⟨

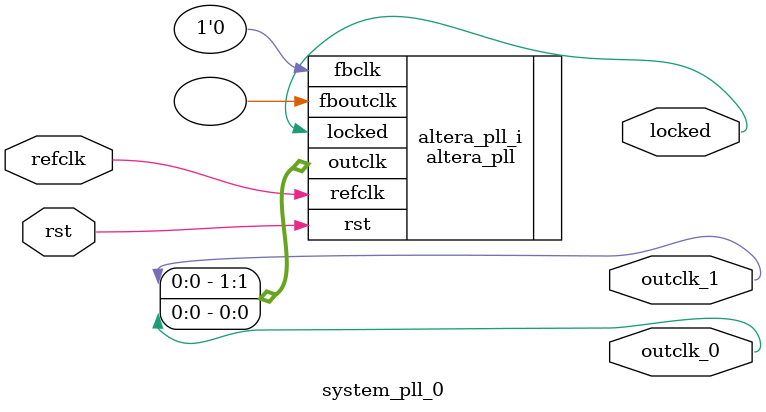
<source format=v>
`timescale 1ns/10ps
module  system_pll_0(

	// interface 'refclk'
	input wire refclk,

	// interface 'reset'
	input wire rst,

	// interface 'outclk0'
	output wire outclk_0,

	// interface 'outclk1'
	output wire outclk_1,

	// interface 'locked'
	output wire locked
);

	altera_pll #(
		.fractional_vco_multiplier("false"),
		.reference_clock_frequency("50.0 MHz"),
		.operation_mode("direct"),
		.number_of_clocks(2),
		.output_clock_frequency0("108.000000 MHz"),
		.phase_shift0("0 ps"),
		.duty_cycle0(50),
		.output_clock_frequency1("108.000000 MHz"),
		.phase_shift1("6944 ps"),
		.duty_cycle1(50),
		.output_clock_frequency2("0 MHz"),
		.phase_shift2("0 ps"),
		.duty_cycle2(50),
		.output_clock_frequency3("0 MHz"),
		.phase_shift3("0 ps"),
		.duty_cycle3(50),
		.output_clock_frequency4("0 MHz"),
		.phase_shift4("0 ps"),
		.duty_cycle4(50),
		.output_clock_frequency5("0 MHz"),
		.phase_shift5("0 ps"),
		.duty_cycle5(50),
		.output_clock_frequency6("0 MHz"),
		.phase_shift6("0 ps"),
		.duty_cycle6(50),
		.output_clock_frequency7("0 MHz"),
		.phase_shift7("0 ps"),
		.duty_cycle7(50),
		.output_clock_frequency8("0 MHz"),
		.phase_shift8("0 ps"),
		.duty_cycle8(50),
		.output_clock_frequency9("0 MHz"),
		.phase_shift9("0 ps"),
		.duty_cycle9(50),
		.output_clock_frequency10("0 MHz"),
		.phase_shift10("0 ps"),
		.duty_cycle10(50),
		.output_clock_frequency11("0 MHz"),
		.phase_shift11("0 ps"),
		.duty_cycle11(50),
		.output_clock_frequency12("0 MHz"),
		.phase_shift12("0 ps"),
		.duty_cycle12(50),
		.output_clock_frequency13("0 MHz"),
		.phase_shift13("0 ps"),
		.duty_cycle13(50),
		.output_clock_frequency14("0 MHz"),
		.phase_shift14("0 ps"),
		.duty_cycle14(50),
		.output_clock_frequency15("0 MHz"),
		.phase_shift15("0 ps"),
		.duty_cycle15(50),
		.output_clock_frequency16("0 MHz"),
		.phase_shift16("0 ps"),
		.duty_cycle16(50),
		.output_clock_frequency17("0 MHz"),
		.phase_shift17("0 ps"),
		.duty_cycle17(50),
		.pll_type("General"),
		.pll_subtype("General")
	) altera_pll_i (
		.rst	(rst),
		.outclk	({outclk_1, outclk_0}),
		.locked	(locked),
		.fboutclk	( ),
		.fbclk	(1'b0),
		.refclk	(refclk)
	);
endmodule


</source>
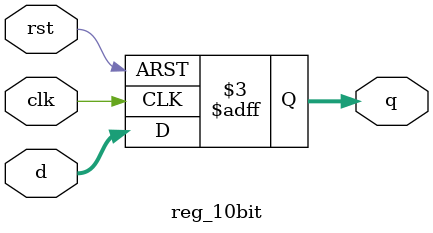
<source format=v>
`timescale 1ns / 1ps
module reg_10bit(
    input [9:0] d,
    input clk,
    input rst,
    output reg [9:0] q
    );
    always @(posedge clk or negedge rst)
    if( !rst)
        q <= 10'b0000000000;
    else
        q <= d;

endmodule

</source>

⟩
⟨

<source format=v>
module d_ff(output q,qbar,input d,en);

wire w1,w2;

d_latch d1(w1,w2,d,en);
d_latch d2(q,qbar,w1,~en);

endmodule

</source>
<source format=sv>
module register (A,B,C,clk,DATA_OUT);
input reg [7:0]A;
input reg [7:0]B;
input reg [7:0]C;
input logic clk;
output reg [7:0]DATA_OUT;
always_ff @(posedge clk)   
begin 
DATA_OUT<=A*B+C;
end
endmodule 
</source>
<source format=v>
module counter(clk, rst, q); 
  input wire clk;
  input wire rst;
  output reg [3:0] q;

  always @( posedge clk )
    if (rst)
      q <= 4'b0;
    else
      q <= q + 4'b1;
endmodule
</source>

⟩

• _Task objective_
Copy each line in the entries above where the word "interface" shows up.

• _Written response_
	// interface 'refclk'
	// interface 'reset'
	// interface 'outclk0'
	// interface 'outclk1'
	// interface 'locked'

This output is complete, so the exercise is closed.